We derived two different clinically relevant metrics from the wrist position: horizontal sweep area and smoothness. We computed the horizontal sweep area by projecting Pwriw onto the horizontal plane and then using MATLAB’s polyarea function. This horizontal sweep area is a task-specific scalar and serves as an example kinematic metric that can be derived from the wrist position.
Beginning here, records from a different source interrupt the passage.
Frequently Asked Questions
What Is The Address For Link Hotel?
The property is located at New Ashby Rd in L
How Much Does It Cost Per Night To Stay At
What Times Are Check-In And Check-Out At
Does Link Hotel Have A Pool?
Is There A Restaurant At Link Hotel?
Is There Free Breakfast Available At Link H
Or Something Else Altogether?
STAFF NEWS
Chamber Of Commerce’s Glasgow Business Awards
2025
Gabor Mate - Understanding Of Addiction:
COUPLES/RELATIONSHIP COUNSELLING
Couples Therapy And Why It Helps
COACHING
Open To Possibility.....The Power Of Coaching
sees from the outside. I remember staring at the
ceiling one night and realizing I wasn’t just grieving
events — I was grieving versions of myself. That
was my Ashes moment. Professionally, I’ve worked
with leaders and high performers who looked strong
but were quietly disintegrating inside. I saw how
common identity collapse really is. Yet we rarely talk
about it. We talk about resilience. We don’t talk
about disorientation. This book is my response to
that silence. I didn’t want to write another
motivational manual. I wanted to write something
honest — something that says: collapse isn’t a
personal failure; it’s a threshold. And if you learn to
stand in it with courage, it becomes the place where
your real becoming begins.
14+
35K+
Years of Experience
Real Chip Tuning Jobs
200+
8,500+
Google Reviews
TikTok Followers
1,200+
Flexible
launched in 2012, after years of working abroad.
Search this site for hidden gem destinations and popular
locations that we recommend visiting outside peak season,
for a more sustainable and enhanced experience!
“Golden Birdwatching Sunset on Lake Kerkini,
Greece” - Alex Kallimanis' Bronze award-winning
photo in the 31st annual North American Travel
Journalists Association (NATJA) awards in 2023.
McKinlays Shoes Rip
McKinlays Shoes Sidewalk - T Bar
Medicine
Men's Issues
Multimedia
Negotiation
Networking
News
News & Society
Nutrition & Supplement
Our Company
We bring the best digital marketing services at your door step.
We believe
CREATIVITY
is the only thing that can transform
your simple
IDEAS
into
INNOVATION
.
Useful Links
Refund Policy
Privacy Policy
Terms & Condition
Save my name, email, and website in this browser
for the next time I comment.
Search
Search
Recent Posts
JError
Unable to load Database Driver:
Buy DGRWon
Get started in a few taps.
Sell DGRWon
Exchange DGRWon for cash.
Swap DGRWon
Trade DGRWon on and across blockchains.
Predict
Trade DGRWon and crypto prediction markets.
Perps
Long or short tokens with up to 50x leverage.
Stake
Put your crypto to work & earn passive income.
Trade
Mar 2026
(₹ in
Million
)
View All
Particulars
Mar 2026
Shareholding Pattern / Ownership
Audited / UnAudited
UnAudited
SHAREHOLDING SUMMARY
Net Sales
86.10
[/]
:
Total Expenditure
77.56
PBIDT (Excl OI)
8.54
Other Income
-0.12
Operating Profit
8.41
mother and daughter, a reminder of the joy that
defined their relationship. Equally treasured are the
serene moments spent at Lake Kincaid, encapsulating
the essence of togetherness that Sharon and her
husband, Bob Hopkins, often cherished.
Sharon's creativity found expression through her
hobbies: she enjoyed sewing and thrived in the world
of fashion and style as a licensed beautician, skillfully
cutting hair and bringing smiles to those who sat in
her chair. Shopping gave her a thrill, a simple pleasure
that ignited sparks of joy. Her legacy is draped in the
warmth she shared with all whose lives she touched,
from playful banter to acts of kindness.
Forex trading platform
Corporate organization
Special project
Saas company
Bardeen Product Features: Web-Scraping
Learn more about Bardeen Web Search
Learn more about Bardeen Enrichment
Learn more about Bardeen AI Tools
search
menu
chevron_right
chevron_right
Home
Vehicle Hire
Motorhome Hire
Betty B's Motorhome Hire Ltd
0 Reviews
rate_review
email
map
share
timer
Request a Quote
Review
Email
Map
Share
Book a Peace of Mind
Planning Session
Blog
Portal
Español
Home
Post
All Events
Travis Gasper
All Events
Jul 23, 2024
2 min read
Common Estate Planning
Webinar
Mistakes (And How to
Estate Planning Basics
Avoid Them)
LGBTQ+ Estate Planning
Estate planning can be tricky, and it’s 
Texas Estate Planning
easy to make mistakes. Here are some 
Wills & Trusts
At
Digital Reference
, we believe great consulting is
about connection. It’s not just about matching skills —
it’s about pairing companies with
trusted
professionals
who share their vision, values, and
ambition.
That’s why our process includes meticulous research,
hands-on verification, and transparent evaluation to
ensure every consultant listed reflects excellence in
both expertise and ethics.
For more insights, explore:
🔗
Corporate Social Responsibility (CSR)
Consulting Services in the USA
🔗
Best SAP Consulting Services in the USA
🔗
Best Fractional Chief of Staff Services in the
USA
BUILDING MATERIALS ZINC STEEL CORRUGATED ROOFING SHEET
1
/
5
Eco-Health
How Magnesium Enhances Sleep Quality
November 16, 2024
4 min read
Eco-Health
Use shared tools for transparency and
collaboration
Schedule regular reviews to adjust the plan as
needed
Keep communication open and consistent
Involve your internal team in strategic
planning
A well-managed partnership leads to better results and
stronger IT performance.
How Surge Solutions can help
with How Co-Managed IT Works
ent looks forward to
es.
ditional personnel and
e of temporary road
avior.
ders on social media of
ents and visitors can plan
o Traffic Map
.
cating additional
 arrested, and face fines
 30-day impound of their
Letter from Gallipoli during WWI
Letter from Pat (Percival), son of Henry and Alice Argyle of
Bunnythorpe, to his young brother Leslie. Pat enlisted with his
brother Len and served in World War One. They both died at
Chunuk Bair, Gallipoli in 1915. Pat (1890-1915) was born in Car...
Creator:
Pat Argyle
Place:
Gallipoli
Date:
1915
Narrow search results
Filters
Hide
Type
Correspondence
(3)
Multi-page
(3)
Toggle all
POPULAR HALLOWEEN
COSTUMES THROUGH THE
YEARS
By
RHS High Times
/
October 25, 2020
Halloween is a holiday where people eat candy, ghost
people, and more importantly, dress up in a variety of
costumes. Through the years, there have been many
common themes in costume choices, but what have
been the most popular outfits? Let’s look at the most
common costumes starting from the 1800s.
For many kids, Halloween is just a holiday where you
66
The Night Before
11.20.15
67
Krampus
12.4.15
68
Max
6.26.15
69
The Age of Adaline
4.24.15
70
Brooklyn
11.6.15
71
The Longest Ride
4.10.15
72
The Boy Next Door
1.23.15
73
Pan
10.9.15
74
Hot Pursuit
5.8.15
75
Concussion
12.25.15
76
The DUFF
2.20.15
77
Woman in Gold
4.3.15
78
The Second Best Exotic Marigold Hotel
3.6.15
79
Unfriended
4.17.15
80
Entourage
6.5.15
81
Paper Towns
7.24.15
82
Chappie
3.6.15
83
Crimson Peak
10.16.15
Furthermore, the sweep area is effectively a 2D range of motion to all sides of the body, or effectively a “workspace,” which makes it a functionally relevant measure[40]. We also estimated the smoothness of each sweep, a measure characteristic of unimpaired movements that has been shown to increase with stroke recovery[41,42]. After differentiating all Pwriw estimations from the initiation (relaxed state immediately prior to shoulder abduction) to termination (relaxed state immediately after maximal shoulder internal rotation) of the sweep using smooth noise-robust differentiators[43], we computed the magnitude of resulting 3D velocity vector to obtain the endpoint speed (EPS). Afterwards, we extracted the peak envelope of the EPS using MATLAB’s envelope function (spline interpolation over local maxima) to reduce noise introduced by filter gain selection and numerical differentiation while maintaining the overall shape of the speed profile. We applied the same peak envelope to both the IMU and Vive data. From the peak envelope of the EPS, we computed the normalized mean endpoint speed (i.e., smoothness), defined as the max EPS divided by the mean EPS during the sweep[41]. After estimating both kinematic metrics for each sweep, we calculated and compared the mean of each metric over all sweeps. We computed Pearson’s correlation coefficient between the IMU and Vive’s estimated mean for each metric. For the four chronic stroke participants that performed the task at two different times, we also computed the change over time in the estimated metrics for each method and compared them.